Later, “Where are my friends?” arrives as one of the record’s most splintered moments, finding Shungudzo literally pleading: Where are my friends? / They’re already back on vacation. Such tea-spilling, already prevalent across the entirety of the album, feels electrifyingly earnest─and very personal here.

“I realized that I had a lot of people in my life who would choose their own comfort over acknowledging their privilege or the elements of their personal and professional life that contribute to systemic racism,” she says, outright. “I felt like last year was very much a sort of Get Out of Jail Free pass for anyone who had been ignorant up until that point. It was this moment where I felt like so many people were given the opportunity to acknowledge their privilege, and then, more importantly, to take the steps in their own life to better themselves for the sake of themselves and their communities. I wrote this song about people I no longer see anymore.

“I think that in this time so many of us have had to evaluate and question and reprioritize our relationships. When people do something that is utterly harmful to you or to others, it’s okay to cut them out of your life,” she advises. “But I think that it’s also very important to be willing to sit down and have really honest conversations about our differences and to do our best to listen to each other. Once those conversations are had, then you can decide how to move forward. If someone is unwilling to listen to you or to look within themselves and understand how who they are impacts your life or other people’s lives, then maybe it’s time to move on. But I do think that it’s really important to at least allow for conversation, if it’s a conversation that can be handled safely.”

Shungudzo, whose life story is quite a marvel─going from being the first-ever black female to represent Zimbabwe in the 1999 All-Africa Games to starring in “The Real World: San Diego” to studying at Stanford University and being discovered by acclaimed producer Krucial. Her songwriting has also found its way onto records by Little Mix, Jessie Ware, and The Chainsmokers.

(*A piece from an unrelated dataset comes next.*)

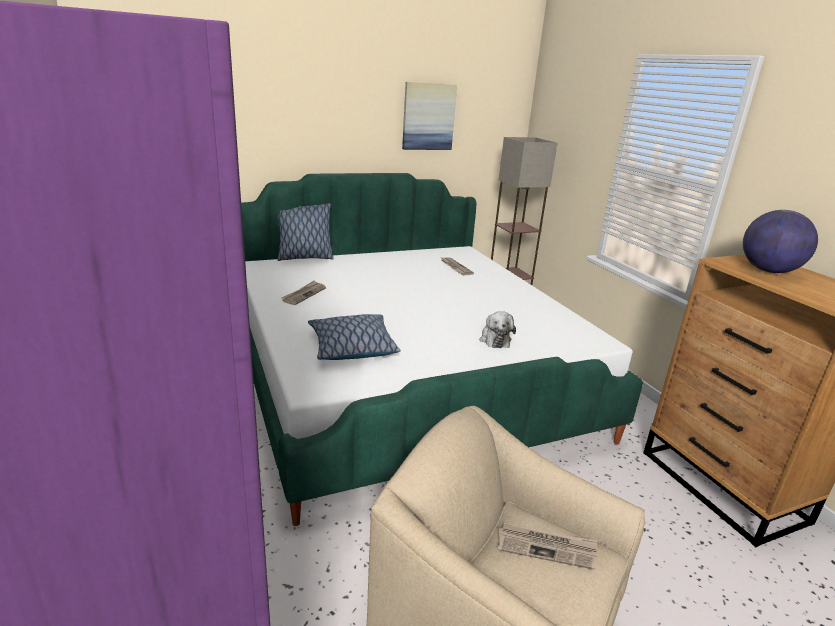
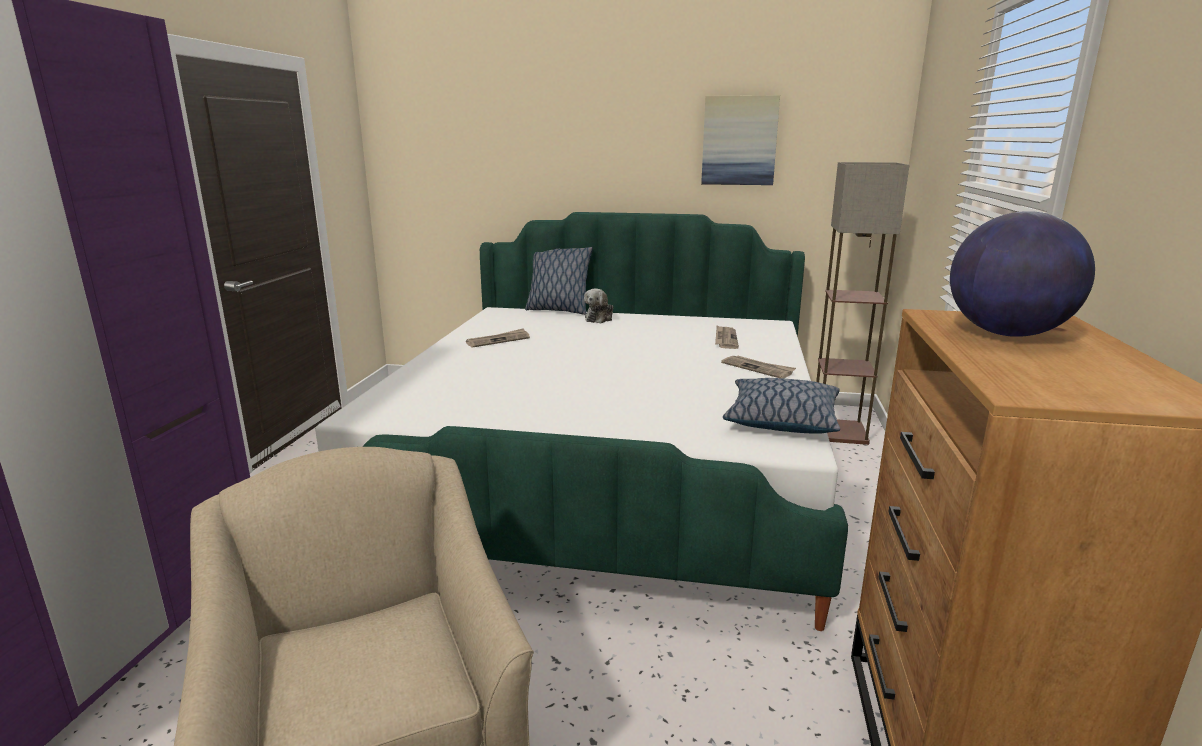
camera: 35 degrees right, 5 degrees down
pillow [308,314,400,360] -> pillow moved to [723,378,840,434]
plush toy [480,311,516,348] -> plush toy moved to [584,288,613,323]
newspaper [498,523,597,570] -> newspaper moved to [721,356,796,379]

But now, she owns the space on her own. I’m not a mother, but I have children is the year’s most searingly honest release, brittle with centuries-old miseries. Her work as a former journalist in world news, running a company as editor-in-chief, seeps into her understanding of people, their relationships to one another, and trauma as currency.

“My job every day was to wake up very early and look up some of the greatest tragedies that had happened around the world and decide which were most important or most clickable. I found that experience to be so heartbreaking,” she recalls, “and I found myself to be in the business of profiting off of other people’s losses. To have to categorize other people’s pain like that and then sell it was really hard for me.”

Once she quit her job and moved to music-making full-time, she made a choice not to “live in the news anymore,” she says. “Knowing the news, a lot of stories are the same and used over and over again, with very little change occurring. Once one new site picks up one story, the rest of them pick them up. So I found that it was not productive for me to continue checking every news site I used to check when I worked in journalism and to check the news five times a day.

“I understand the importance of the news, but I think that’s still a business. And I would even argue, it’s a form of entertainment for a lot of people─like when you go to someone’s house and the news is on the TV all the time. That is not necessarily healthy, to allow yourself to watch it all the time and to allow yourself to become desensitized.”

I’m not a mother, but I have children, a culmination of all her life experience, personal and professional, is unshakable, speaking truth to power with ravenous energy. As Shunguzdo performs in the scorching outro, “Silence, hate, beat, kill”: And if you’re still indifferent, fuck you / You’re part of the problem, too.